Question 8	Hashing. We are given an array A of size n with records of shipments. Shipment number i (the shipments are numbered from 1 to n) has the following fields: weight[i]: the weight in tons of a shipment; descr[i]: the description of the contents of a shipment; address[i]: the address for the shipment; invoice[i]: a 9-digit invoice number; sender[i]: the name of the sender. There is room for more fields. We wish to implement hashing with chaining in order to perform the operations delete (a shipment given by shipment number) in O(1) worst-case time, and search (for an invoice number) in O(1) expected time (assuming a good hash function). Describe the data structure in detail---define all arrays, tables, and fields, and give the size of each table (if any). A drawing is necessary.

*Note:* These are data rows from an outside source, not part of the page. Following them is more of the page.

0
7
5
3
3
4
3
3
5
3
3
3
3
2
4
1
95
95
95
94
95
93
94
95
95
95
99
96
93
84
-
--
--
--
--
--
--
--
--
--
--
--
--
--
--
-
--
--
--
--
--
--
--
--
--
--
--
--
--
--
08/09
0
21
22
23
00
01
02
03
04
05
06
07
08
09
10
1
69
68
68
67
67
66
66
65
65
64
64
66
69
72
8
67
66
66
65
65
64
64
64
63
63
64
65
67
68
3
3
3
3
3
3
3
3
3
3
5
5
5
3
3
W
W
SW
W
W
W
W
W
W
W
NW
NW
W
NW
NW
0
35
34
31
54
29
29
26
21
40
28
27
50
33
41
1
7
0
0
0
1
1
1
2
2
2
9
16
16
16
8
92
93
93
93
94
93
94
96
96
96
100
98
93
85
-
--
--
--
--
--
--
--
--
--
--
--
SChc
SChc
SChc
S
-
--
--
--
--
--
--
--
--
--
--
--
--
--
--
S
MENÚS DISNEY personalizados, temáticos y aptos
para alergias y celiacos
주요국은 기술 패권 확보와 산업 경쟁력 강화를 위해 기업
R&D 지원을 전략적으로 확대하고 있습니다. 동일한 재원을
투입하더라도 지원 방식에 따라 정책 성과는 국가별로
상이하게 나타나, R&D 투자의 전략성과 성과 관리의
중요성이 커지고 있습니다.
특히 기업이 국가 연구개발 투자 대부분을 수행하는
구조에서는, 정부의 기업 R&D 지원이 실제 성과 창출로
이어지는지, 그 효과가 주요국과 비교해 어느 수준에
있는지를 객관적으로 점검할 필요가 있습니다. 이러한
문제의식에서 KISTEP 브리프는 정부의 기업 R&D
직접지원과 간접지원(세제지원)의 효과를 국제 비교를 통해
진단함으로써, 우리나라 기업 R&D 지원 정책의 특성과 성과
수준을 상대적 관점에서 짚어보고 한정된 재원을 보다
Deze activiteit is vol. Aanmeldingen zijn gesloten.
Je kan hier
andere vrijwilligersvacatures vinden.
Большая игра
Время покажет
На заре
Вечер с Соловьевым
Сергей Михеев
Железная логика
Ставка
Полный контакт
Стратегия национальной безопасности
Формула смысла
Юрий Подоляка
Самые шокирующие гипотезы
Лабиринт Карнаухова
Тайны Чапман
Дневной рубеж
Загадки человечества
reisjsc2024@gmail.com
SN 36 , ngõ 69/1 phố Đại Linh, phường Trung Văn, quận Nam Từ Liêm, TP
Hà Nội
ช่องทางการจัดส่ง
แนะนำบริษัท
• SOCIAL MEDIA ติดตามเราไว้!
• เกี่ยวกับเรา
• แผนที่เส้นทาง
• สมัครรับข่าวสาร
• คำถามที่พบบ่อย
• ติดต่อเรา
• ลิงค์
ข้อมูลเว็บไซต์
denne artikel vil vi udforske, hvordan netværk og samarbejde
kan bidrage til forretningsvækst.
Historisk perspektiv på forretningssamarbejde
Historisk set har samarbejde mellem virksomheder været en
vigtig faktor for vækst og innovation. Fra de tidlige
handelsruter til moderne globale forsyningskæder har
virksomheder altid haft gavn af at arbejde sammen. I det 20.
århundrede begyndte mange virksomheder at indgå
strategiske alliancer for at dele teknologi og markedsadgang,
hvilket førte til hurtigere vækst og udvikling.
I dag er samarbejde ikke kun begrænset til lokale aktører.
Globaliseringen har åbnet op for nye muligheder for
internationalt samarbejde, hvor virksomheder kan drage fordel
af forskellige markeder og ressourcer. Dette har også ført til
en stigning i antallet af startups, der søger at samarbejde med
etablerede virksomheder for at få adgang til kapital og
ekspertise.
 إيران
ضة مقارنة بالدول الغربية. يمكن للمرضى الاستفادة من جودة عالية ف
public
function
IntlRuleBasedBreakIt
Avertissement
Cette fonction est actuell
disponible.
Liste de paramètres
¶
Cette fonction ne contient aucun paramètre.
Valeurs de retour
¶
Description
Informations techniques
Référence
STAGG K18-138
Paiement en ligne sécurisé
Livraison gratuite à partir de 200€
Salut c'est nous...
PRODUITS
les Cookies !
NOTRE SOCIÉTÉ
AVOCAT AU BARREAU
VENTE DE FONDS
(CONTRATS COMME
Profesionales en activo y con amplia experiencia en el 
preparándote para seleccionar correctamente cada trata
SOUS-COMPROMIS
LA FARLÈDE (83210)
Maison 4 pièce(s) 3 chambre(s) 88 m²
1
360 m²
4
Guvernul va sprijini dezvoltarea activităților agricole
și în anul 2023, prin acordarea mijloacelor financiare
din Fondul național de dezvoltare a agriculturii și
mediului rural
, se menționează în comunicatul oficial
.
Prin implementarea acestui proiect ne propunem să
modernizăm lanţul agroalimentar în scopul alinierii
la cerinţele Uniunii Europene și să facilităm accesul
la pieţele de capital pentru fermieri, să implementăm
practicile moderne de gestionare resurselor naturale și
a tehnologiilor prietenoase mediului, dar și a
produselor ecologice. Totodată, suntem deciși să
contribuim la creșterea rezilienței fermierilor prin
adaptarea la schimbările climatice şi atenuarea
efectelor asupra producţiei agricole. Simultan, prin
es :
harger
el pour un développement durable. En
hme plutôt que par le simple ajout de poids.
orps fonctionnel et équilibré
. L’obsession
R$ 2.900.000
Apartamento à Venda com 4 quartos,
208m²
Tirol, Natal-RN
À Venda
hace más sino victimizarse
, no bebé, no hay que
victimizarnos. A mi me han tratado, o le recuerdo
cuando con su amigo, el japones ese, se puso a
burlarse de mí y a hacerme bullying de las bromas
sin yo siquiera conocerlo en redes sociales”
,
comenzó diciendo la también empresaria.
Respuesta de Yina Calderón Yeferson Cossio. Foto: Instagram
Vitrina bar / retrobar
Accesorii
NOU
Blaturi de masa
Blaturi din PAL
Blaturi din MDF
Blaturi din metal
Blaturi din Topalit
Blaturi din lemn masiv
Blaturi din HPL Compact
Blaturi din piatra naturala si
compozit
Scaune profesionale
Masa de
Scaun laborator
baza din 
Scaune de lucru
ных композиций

Answer	One possibility is to use direct addressing, building on the given arrays. However, to locate by invoice number, we make a second table, also of size n, with a hash function based on the invoice number only (!!!), in which we employ chaining. One might use something like: h(invoicenumber) = invoicenumber mod n. Thinking about this, we see that each node requires a next[.] field, pointing to the next node in the same chain. To perform delete in O(1) time, the chains must be double-linked, and we introduce an additional pointer previous[.]. So, here is the proposal: Data: array of size n with fields: weight[i] descr[i] address[i] invoice[i] sender[i] next[i]: next in chain previous[i]: previous in chain Additional hash table H of size n, consisting of n pointers to headers of chains, so search can be done in the chain with first element H[h(invoicenumber)]. Search thus takes O(1) expected time. A note about deletions: Deletion of a non-header element clearly takes O(1) worst-case time, thanks to the double linking. If we delete a shipment j, where j is the header of a list (recognizable when previous[j]=NIL), then there is a new header (pointed to by next[j]), say i. We must update H as follows: H[h(invoice[j])]=i. This is a very tricky point indeed!